Alle nicht steuereinfachen Erträge sind über die Einkommensteuererklärung selbst zu versteuern. Wie das über das Formular E1kv funktioniert, zeigt dieser Beitrag.
Über die Santander Bank und die Einlagensicherung
In Österreich firmiert die Santander Bank als Santander Consumer Bank GmbH mit Sitz in Wien und tritt seit 2025 unter der Marke Santander Österreich auf. Sie besitzt eine österreichische Banklizenz und gehört zur 1857 gegründeten spanischen Banco Santander, einer der größten Bankengruppen der Welt. Ihre beiden Online-Sparprodukte, das Tagesgeld BestFlex und das Festgeld BestFix, bietet die Bank seit Oktober 2013 an.

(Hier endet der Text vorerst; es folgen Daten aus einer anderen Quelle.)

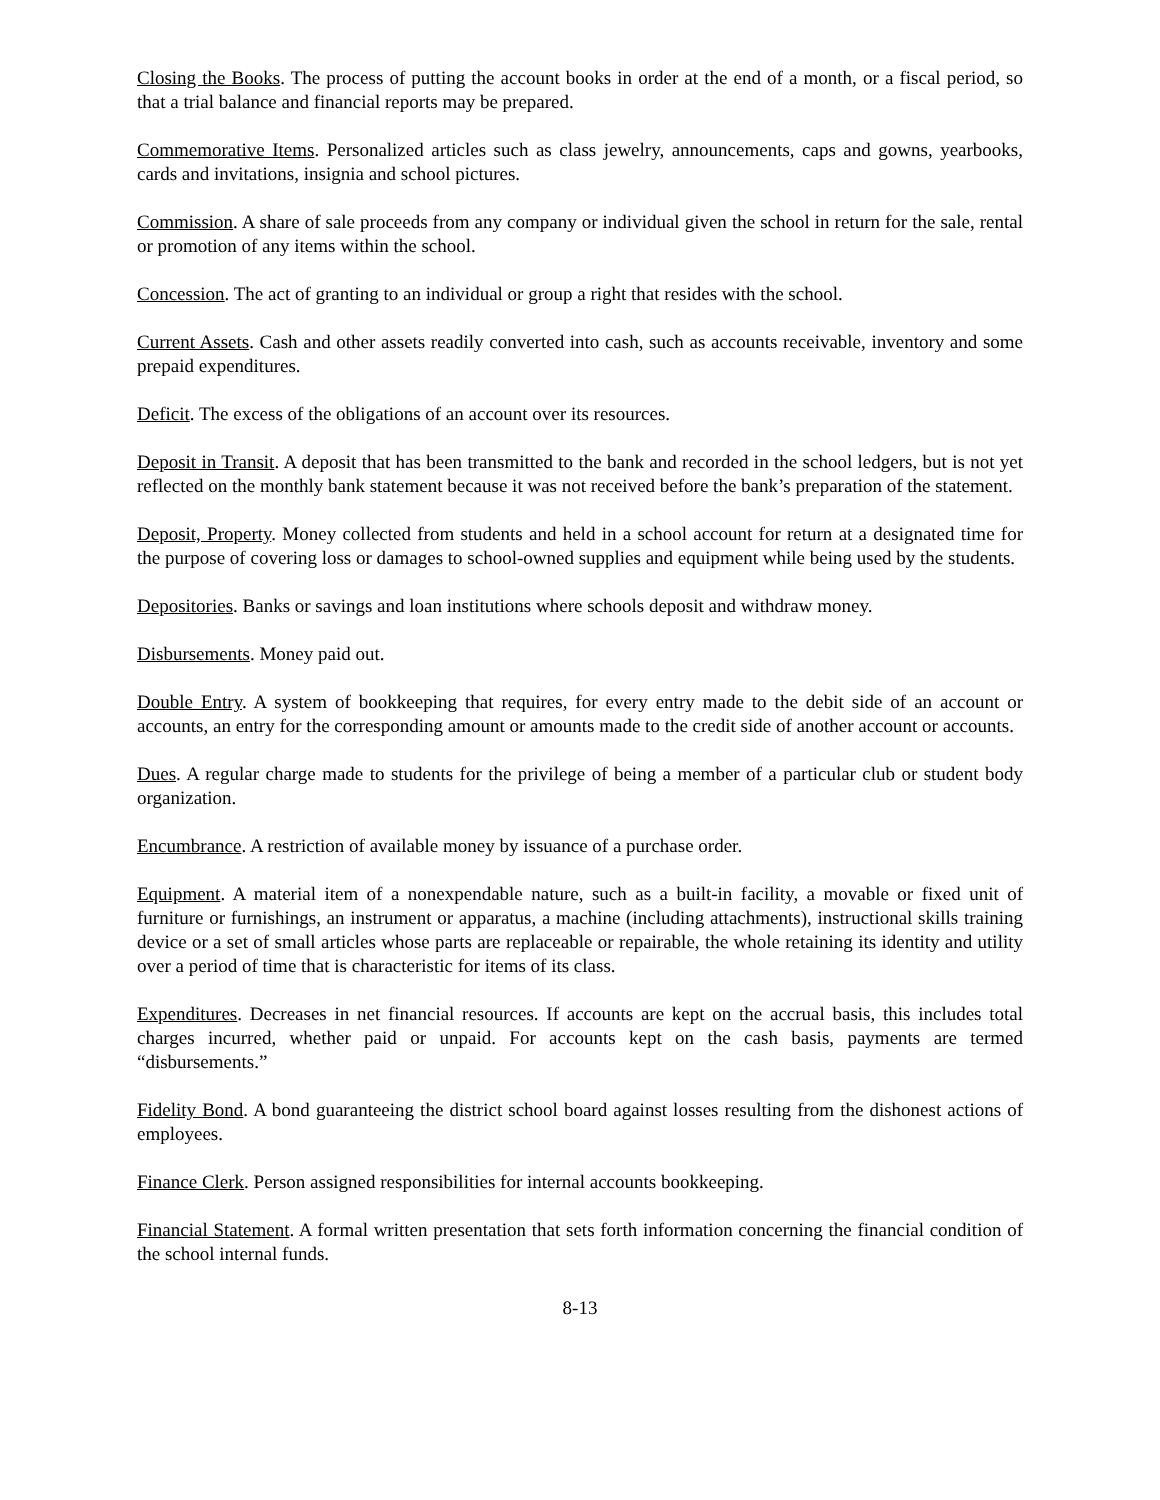Closing the Books. The process of putting the account books in order at the end of a month, or a fiscal period, so that a trial balance and financial reports may be prepared.
Commemorative Items. Personalized articles such as class jewelry, announcements, caps and gowns, yearbooks, cards and invitations, insignia and school pictures.
Commission. A share of sale proceeds from any company or individual given the school in return for the sale, rental or promotion of any items within the school.
Concession. The act of granting to an individual or group a right that resides with the school.
Current Assets. Cash and other assets readily converted into cash, such as accounts receivable, inventory and some prepaid expenditures.
Deficit. The excess of the obligations of an account over its resources.
Deposit in Transit. A deposit that has been transmitted to the bank and recorded in the school ledgers, but is not yet reflected on the monthly bank statement because it was not received before the bank’s preparation of the statement.
Deposit, Property. Money collected from students and held in a school account for return at a designated time for the purpose of covering loss or damages to school-owned supplies and equipment while being used by the students.
Depositories. Banks or savings and loan institutions where schools deposit and withdraw money.
Disbursements. Money paid out.
Double Entry. A system of bookkeeping that requires, for every entry made to the debit side of an account or accounts, an entry for the corresponding amount or amounts made to the credit side of another account or accounts.
Dues. A regular charge made to students for the privilege of being a member of a particular club or student body organization.
Encumbrance. A restriction of available money by issuance of a purchase order.
Equipment. A material item of a nonexpendable nature, such as a built-in facility, a movable or fixed unit of furniture or furnishings, an instrument or apparatus, a machine (including attachments), instructional skills training device or a set of small articles whose parts are replaceable or repairable, the whole retaining its identity and utility over a period of time that is characteristic for items of its class.
Expenditures. Decreases in net financial resources. If accounts are kept on the accrual basis, this includes total charges incurred, whether paid or unpaid. For accounts kept on the cash basis, payments are termed “disbursements.”
Fidelity Bond. A bond guaranteeing the district school board against losses resulting from the dishonest actions of employees.
Finance Clerk. Person assigned responsibilities for internal accounts bookkeeping.
Financial Statement. A formal written presentation that sets forth information concerning the financial condition of the school internal funds.
8-13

Als österreichisches Kreditinstitut führt die Santander Bank die Kapitalertragsteuer automatisch ab und ist damit steuereinfach. Die Einlagen sind über die Einlagensicherung AUSTRIA Ges.m.b.H. (ESA) gesetzlich geschützt, und zwar bis zu 100.000 Euro pro Person und Institut.